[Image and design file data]
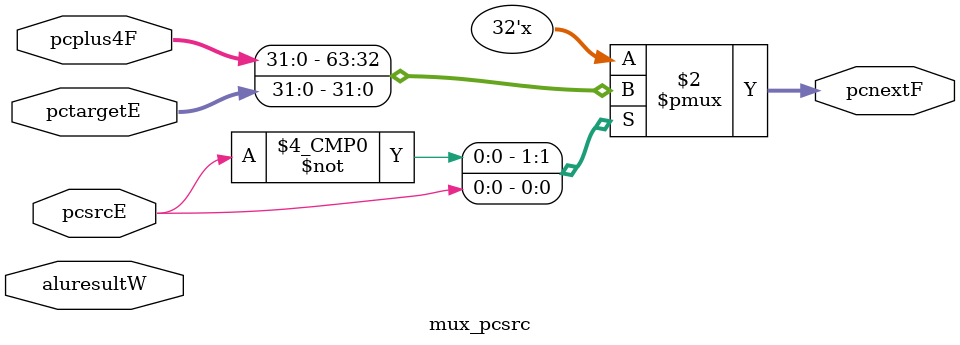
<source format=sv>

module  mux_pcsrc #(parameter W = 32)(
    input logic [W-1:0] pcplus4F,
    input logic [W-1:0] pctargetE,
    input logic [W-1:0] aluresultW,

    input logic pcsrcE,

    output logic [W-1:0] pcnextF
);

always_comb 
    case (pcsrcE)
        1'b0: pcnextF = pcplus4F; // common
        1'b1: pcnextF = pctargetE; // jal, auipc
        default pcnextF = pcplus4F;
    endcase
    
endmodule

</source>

> _Problem details_
Return, from the data, each line that has the word "logic" in it.

> _Answer to this task_
    input logic [W-1:0] pcplus4F,
    input logic [W-1:0] pctargetE,
    input logic [W-1:0] aluresultW,
    input logic pcsrcE,
    output logic [W-1:0] pcnextF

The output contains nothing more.